**Dataset entries:**
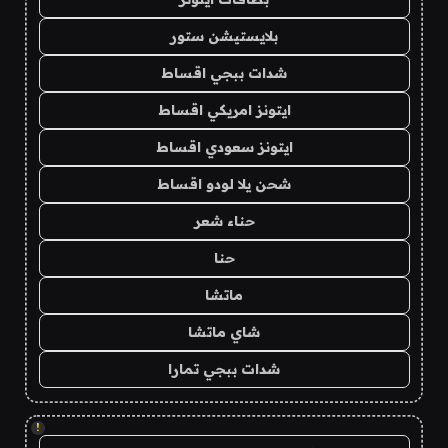
بلايستيشن ستور
شدات ببجي اقساط
ايتونز امريكي اقساط
ايتونز سعودي اقساط
شحن يلا لودو اقساط
حناء شعر
حنا
ماتشا
شاي ماتشا
شدات ببجي تمارا
!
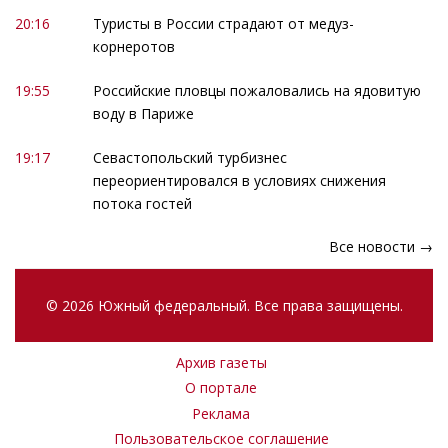
20:16
Туристы в России страдают от медуз-
корнеротов
19:55
Российские пловцы пожаловались на ядовитую
воду в Париже
19:17
Севастопольский турбизнес
переориентировался в условиях снижения
потока гостей
Все новости →
© 2026 Южный федеральный. Все права защищены.
Архив газеты
О портале
Реклама
Пользовательское соглашение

**Task directions:** Can you copy out every line of text in the data above word for word, leaving the pictures out of your answer?

**Answer box:**
بلايستيشن ستور
شدات ببجي اقساط
ايتونز امريكي اقساط
ايتونز سعودي اقساط
شحن يلا لودو اقساط
حناء شعر
حنا
ماتشا
شاي ماتشا
شدات ببجي تمارا
!
20:16
Туристы в России страдают от медуз-
корнеротов
19:55
Российские пловцы пожаловались на ядовитую
воду в Париже
19:17
Севастопольский турбизнес
переориентировался в условиях снижения
потока гостей
Все новости →
© 2026 Южный федеральный. Все права защищены.
Архив газеты
О портале
Реклама
Пользовательское соглашение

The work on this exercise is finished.